== Segment start ==

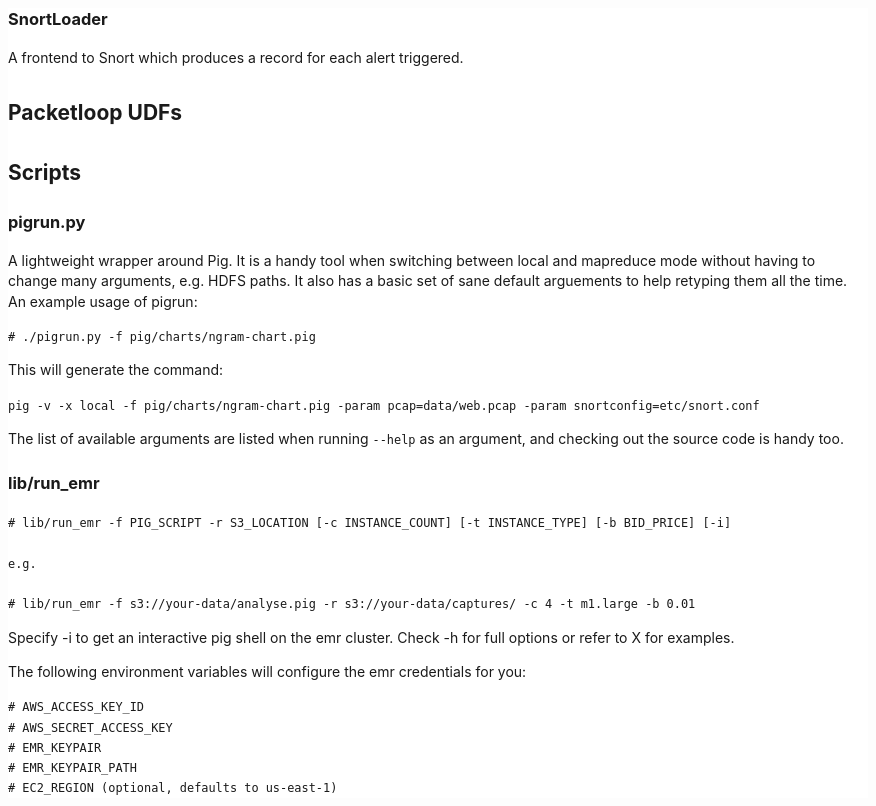 ### SnortLoader

A frontend to Snort which produces a record for each alert triggered.

## Packetloop UDFs

##

## Scripts

### pigrun.py

A lightweight wrapper around Pig. It is a handy tool when switching between local and mapreduce mode without having to change many arguments, e.g. HDFS paths. It also has a basic set of sane default arguements to help retyping them all the time. An example usage of pigrun:

    # ./pigrun.py -f pig/charts/ngram-chart.pig

This will generate the command:

    pig -v -x local -f pig/charts/ngram-chart.pig -param pcap=data/web.pcap -param snortconfig=etc/snort.conf

The list of available arguments are listed when running `--help` as an argument, and checking out the source code is handy too.

### lib/run_emr

    # lib/run_emr -f PIG_SCRIPT -r S3_LOCATION [-c INSTANCE_COUNT] [-t INSTANCE_TYPE] [-b BID_PRICE] [-i]

    e.g.

    # lib/run_emr -f s3://your-data/analyse.pig -r s3://your-data/captures/ -c 4 -t m1.large -b 0.01

Specify -i to get an interactive pig shell on the emr cluster.
Check -h for full options or refer to X for examples.

The following environment variables will configure the emr credentials for you:

    # AWS_ACCESS_KEY_ID
    # AWS_SECRET_ACCESS_KEY
    # EMR_KEYPAIR
    # EMR_KEYPAIR_PATH
    # EC2_REGION (optional, defaults to us-east-1)
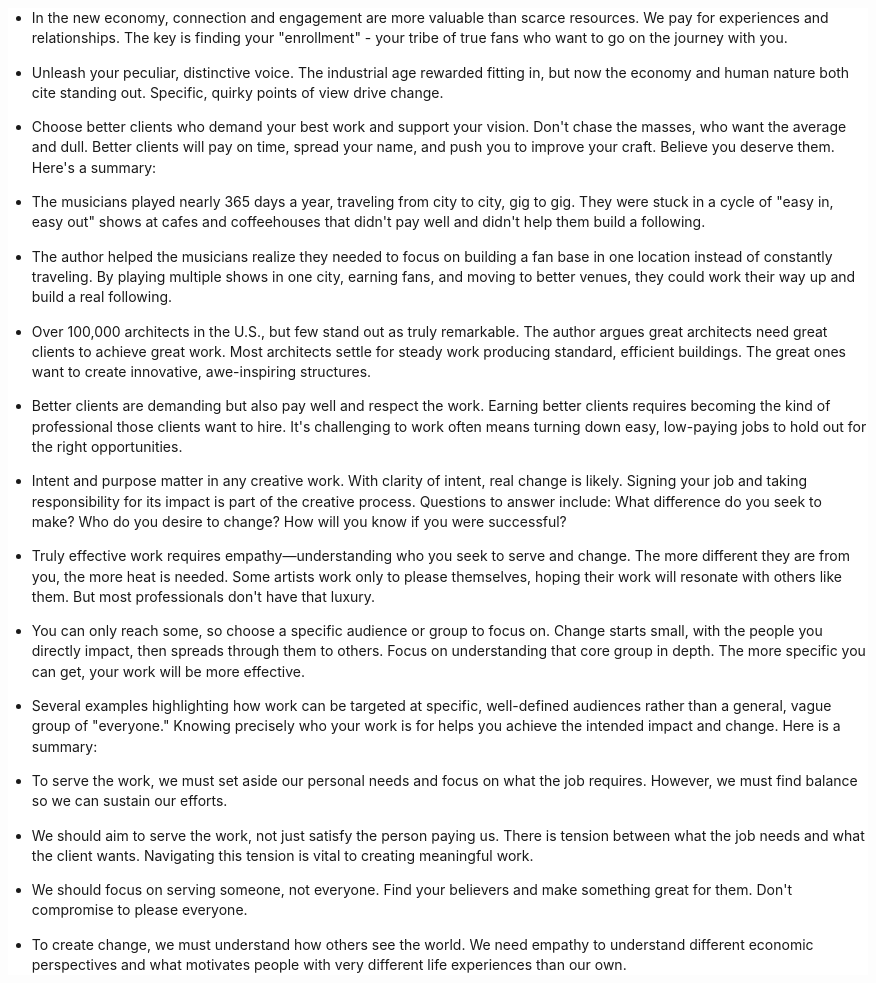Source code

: - In the new economy, connection and engagement are more valuable than scarce resources. We pay for experiences and relationships. The key is finding your "enrollment" - your tribe of true fans who want to go on the journey with you.

- Unleash your peculiar, distinctive voice. The industrial age rewarded fitting in, but now the economy and human nature both cite standing out. Specific, quirky points of view drive change.

- Choose better clients who demand your best work and support your vision. Don't chase the masses, who want the average and dull. Better clients will pay on time, spread your name, and push you to improve your craft. Believe you deserve them. Here's a summary:

- The musicians played nearly 365 days a year, traveling from city to city, gig to gig. They were stuck in a cycle of "easy in, easy out" shows at cafes and coffeehouses that didn't pay well and didn't help them build a following.

- The author helped the musicians realize they needed to focus on building a fan base in one location instead of constantly traveling. By playing multiple shows in one city, earning fans, and moving to better venues, they could work their way up and build a real following.

- Over 100,000 architects in the U.S., but few stand out as truly remarkable. The author argues great architects need great clients to achieve great work. Most architects settle for steady work producing standard, efficient buildings. The great ones want to create innovative, awe-inspiring structures.

- Better clients are demanding but also pay well and respect the work. Earning better clients requires becoming the kind of professional those clients want to hire. It's challenging to work often means turning down easy, low-paying jobs to hold out for the right opportunities.

- Intent and purpose matter in any creative work. With clarity of intent, real change is likely. Signing your job and taking responsibility for its impact is part of the creative process. Questions to answer include: What difference do you seek to make? Who do you desire to change? How will you know if you were successful?

- Truly effective work requires empathy—understanding who you seek to serve and change. The more different they are from you, the more heat is needed. Some artists work only to please themselves, hoping their work will resonate with others like them. But most professionals don't have that luxury.

- You can only reach some, so choose a specific audience or group to focus on. Change starts small, with the people you directly impact, then spreads through them to others. Focus on understanding that core group in depth. The more specific you can get, your work will be more effective.

- Several examples highlighting how work can be targeted at specific, well-defined audiences rather than a general, vague group of "everyone." Knowing precisely who your work is for helps you achieve the intended impact and change. Here is a summary:

- To serve the work, we must set aside our personal needs and focus on what the job requires. However, we must find balance so we can sustain our efforts.

- We should aim to serve the work, not just satisfy the person paying us. There is tension between what the job needs and what the client wants. Navigating this tension is vital to creating meaningful work.

- We should focus on serving someone, not everyone. Find your believers and make something great for them. Don't compromise to please everyone.

- To create change, we must understand how others see the world. We need empathy to understand different economic perspectives and what motivates people with very different life experiences than our own.
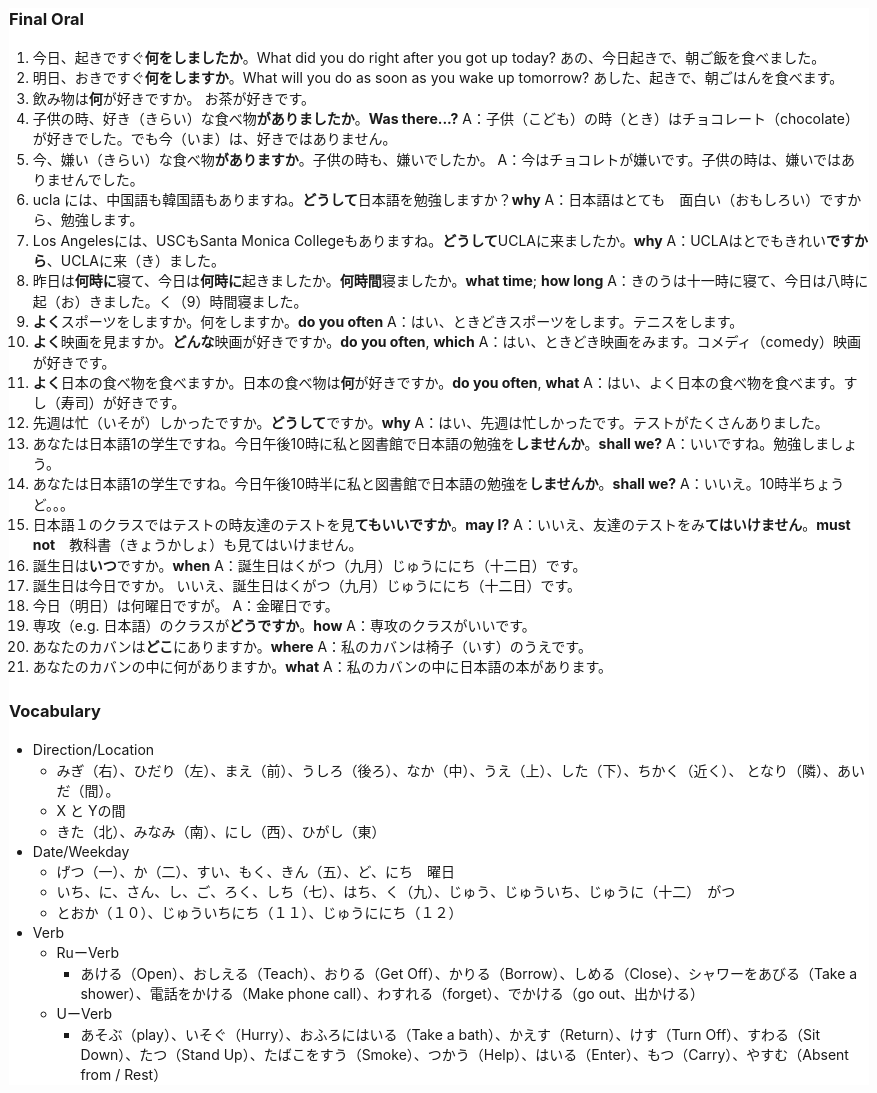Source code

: ### Final Oral

1. 今日、起きですぐ**何をしましたか**。What did you do right after you got up today?
   あの、今日起きで、朝ご飯を食べました。
2. 明日、おきですぐ**何をしますか**。What will you do as soon as you wake up tomorrow?
   あした、起きで、朝ごはんを食べます。
3. 飲み物は**何**が好きですか。
   お茶が好きです。
4. 子供の時、好き（きらい）な食べ物**がありましたか**。**Was there...?**
   A：子供（こども）の時（とき）はチョコレート（chocolate）が好きでした。でも今（いま）は、好きではありません。
5. 今、嫌い（きらい）な食べ物**がありますか**。子供の時も、嫌いでしたか。
   A：今はチョコレトが嫌いです。子供の時は、嫌いではありませんでした。
6. ucla には、中国語も韓国語もありますね。**どうして**日本語を勉強しますか？**why**
   A：日本語はとても　面白い（おもしろい）ですから、勉強します。
7. Los Angelesには、USCもSanta Monica Collegeもありますね。**どうして**UCLAに来ましたか。**why**
   A：UCLAはとでもきれい**ですから**、UCLAに来（き）ました。
8. 昨日は**何時に**寝て、今日は**何時に**起きましたか。**何時間**寝ましたか。**what time**; **how long**
   A：きのうは十一時に寝て、今日は八時に起（お）きました。く（9）時間寝ました。
9. **よく**スポーツをしますか。何をしますか。**do you often**
   A：はい、ときどきスポーツをします。テニスをします。
10. **よく**映画を見ますか。**どんな**映画が好きですか。**do you often**, **which**
    A：はい、ときどき映画をみます。コメディ（comedy）映画が好きです。
11. **よく**日本の食べ物を食べますか。日本の食べ物は**何**が好きですか。**do you often**, **what**
    A：はい、よく日本の食べ物を食べます。すし（寿司）が好きです。
12. 先週は忙（いそが）しかったですか。**どうして**ですか。**why**
    A：はい、先週は忙しかったです。テストがたくさんありました。
13. あなたは日本語1の学生ですね。今日午後10時に私と図書館で日本語の勉強を**しませんか**。**shall we?**
    A：いいですね。勉強しましょう。
14. あなたは日本語1の学生ですね。今日午後10時半に私と図書館で日本語の勉強を**しませんか**。**shall we?**
    A：いいえ。10時半ちょうど。。。
15. 日本語１のクラスではテストの時友達のテストを見**てもいいですか**。**may I?**
    A：いいえ、友達のテストをみ**てはいけません**。**must not**　教科書（きょうかしょ）も見てはいけません。
16. 誕生日は**いつ**ですか。**when**
    A：誕生日はくがつ（九月）じゅうににち（十二日）です。
17. 誕生日は今日ですか。
    いいえ、誕生日はくがつ（九月）じゅうににち（十二日）です。
18. 今日（明日）は何曜日ですが。
    A：金曜日です。
19. 専攻（e.g. 日本語）のクラスが**どうですか**。**how**
    A：専攻のクラスがいいです。
20. あなたのカバンは**どこ**にありますか。**where**
    A：私のカバンは椅子（いす）のうえです。
21. あなたのカバンの中に何がありますか。**what**
    A：私のカバンの中に日本語の本があります。

### Vocabulary

*  Direction/Location
   * みぎ（右）、ひだり（左）、まえ（前）、うしろ（後ろ）、なか（中）、うえ（上）、した（下）、ちかく（近く）、
     となり（隣）、あいだ（間）。
   * X と Yの間
   * きた（北）、みなみ（南）、にし（西）、ひがし（東）
*  Date/Weekday
   * げつ（一）、か（二）、すい、もく、きん（五）、ど、にち　曜日
   * いち、に、さん、し、ご、ろく、しち（七）、はち、く（九）、じゅう、じゅういち、じゅうに（十二）　がつ
   * とおか（１０）、じゅういちにち（１１）、じゅうににち（１２）
*  Verb
   * RuーVerb
     * あける（Open）、おしえる（Teach）、おりる（Get Off）、かりる（Borrow）、しめる（Close）、シャワーをあびる（Take a shower）、電話をかける（Make phone call）、わすれる（forget）、でかける（go out、出かける）
   * UーVerb
     * あそぶ（play）、いそぐ（Hurry）、おふろにはいる（Take a bath）、かえす（Return）、けす（Turn Off）、すわる（Sit Down）、たつ（Stand Up）、たばこをすう（Smoke）、つかう（Help）、はいる（Enter）、もつ（Carry）、やすむ（Absent from / Rest）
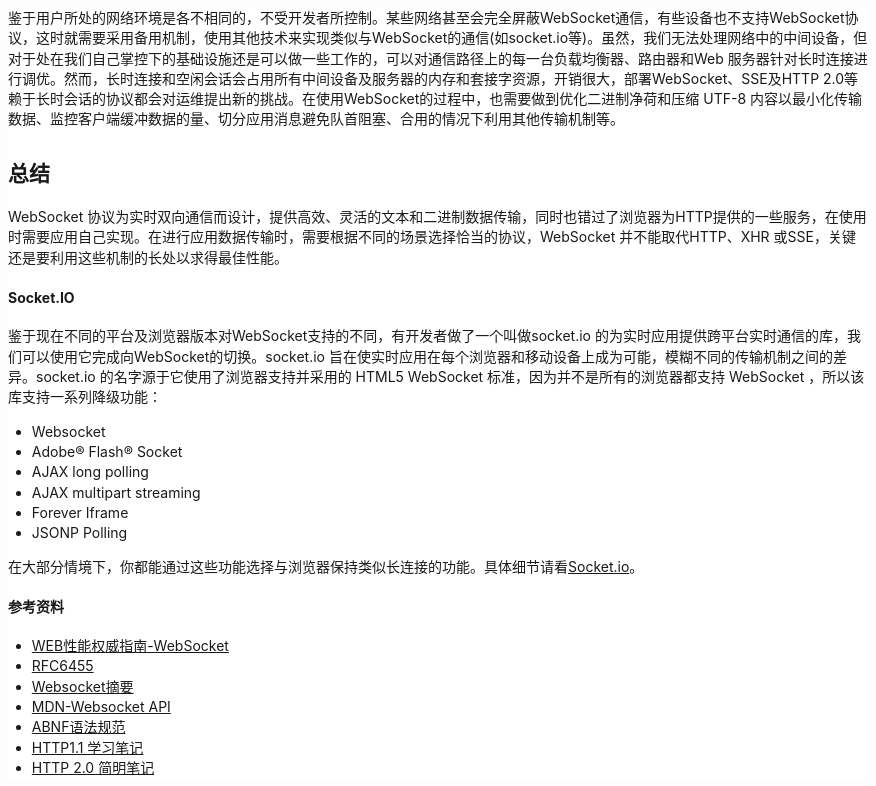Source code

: 鉴于用户所处的网络环境是各不相同的，不受开发者所控制。某些网络甚至会完全屏蔽WebSocket通信，有些设备也不支持WebSocket协议，这时就需要采用备用机制，使用其他技术来实现类似与WebSocket的通信(如socket.io等)。虽然，我们无法处理网络中的中间设备，但对于处在我们自己掌控下的基础设施还是可以做一些工作的，可以对通信路径上的每一台负载均衡器、路由器和Web 服务器针对长时连接进行调优。然而，长时连接和空闲会话会占用所有中间设备及服务器的内存和套接字资源，开销很大，部署WebSocket、SSE及HTTP 2.0等赖于长时会话的协议都会对运维提出新的挑战。在使用WebSocket的过程中，也需要做到优化二进制净荷和压缩 UTF-8 内容以最小化传输数据、监控客户端缓冲数据的量、切分应用消息避免队首阻塞、合用的情况下利用其他传输机制等。

## 总结

WebSocket 协议为实时双向通信而设计，提供高效、灵活的文本和二进制数据传输，同时也错过了浏览器为HTTP提供的一些服务，在使用时需要应用自己实现。在进行应用数据传输时，需要根据不同的场景选择恰当的协议，WebSocket 并不能取代HTTP、XHR 或SSE，关键还是要利用这些机制的长处以求得最佳性能。

#### Socket.IO

鉴于现在不同的平台及浏览器版本对WebSocket支持的不同，有开发者做了一个叫做socket.io 的为实时应用提供跨平台实时通信的库，我们可以使用它完成向WebSocket的切换。socket.io 旨在使实时应用在每个浏览器和移动设备上成为可能，模糊不同的传输机制之间的差异。socket.io 的名字源于它使用了浏览器支持并采用的 HTML5 WebSocket 标准，因为并不是所有的浏览器都支持 WebSocket ，所以该库支持一系列降级功能：

- Websocket
- Adobe:registered: Flash:registered: Socket
- AJAX long polling
- AJAX multipart streaming
- Forever Iframe
- JSONP Polling

在大部分情境下，你都能通过这些功能选择与浏览器保持类似长连接的功能。具体细节请看[Socket.io](http://socket.io/docs/)。

#### 参考资料

- [WEB性能权威指南-WebSocket](http://chimera.labs.oreilly.com/books/1230000000545/ch17.html)
- [RFC6455](https://tools.ietf.org/html/rfc6455#page-14)
- [Websocket摘要](http://www.fzb.me/2015-3-24-websocket-protocol-abstract.html)
- [MDN-Websocket API](https://developer.mozilla.org/zh-CN/docs/Web/API/WebSocket)
- [ABNF语法规范](http://www.ietf.org/rfc/rfc5234.txt)
- [HTTP1.1 学习笔记](https://www.qcloud.com/community/article/111)
- [HTTP 2.0 简明笔记](https://www.qcloud.com/community/article/82)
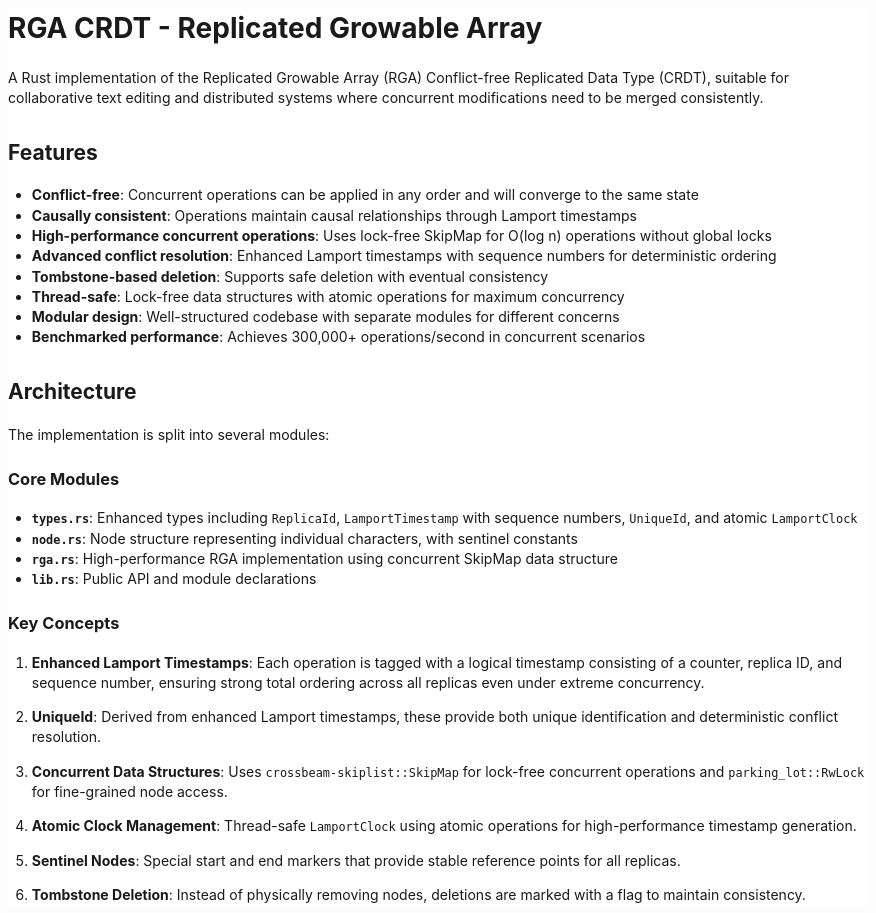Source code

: # RGA CRDT - Replicated Growable Array

A Rust implementation of the Replicated Growable Array (RGA) Conflict-free Replicated Data Type (CRDT), suitable for collaborative text editing and distributed systems where concurrent modifications need to be merged consistently.

## Features

- **Conflict-free**: Concurrent operations can be applied in any order and will converge to the same state
- **Causally consistent**: Operations maintain causal relationships through Lamport timestamps
- **High-performance concurrent operations**: Uses lock-free SkipMap for O(log n) operations without global locks
- **Advanced conflict resolution**: Enhanced Lamport timestamps with sequence numbers for deterministic ordering
- **Tombstone-based deletion**: Supports safe deletion with eventual consistency
- **Thread-safe**: Lock-free data structures with atomic operations for maximum concurrency
- **Modular design**: Well-structured codebase with separate modules for different concerns
- **Benchmarked performance**: Achieves 300,000+ operations/second in concurrent scenarios

## Architecture

The implementation is split into several modules:

### Core Modules

- **`types.rs`**: Enhanced types including `ReplicaId`, `LamportTimestamp` with sequence numbers, `UniqueId`, and atomic `LamportClock`
- **`node.rs`**: Node structure representing individual characters, with sentinel constants
- **`rga.rs`**: High-performance RGA implementation using concurrent SkipMap data structure
- **`lib.rs`**: Public API and module declarations

### Key Concepts

1. **Enhanced Lamport Timestamps**: Each operation is tagged with a logical timestamp consisting of a counter, replica ID, and sequence number, ensuring strong total ordering across all replicas even under extreme concurrency.

2. **UniqueId**: Derived from enhanced Lamport timestamps, these provide both unique identification and deterministic conflict resolution.

3. **Concurrent Data Structures**: Uses `crossbeam-skiplist::SkipMap` for lock-free concurrent operations and `parking_lot::RwLock` for fine-grained node access.

4. **Atomic Clock Management**: Thread-safe `LamportClock` using atomic operations for high-performance timestamp generation.

5. **Sentinel Nodes**: Special start and end markers that provide stable reference points for all replicas.

6. **Tombstone Deletion**: Instead of physically removing nodes, deletions are marked with a flag to maintain consistency.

== Segment end ==

Transcribe the records above exactly, beginning at the line that contains "A Rust implementation" and ending with the line that contains "- **Conflict-free**: Concurrent", both included, and nothing else.

A Rust implementation of the Replicated Growable Array (RGA) Conflict-free Replicated Data Type (CRDT), suitable for collaborative text editing and distributed systems where concurrent modifications need to be merged consistently.

## Features

- **Conflict-free**: Concurrent operations can be applied in any order and will converge to the same state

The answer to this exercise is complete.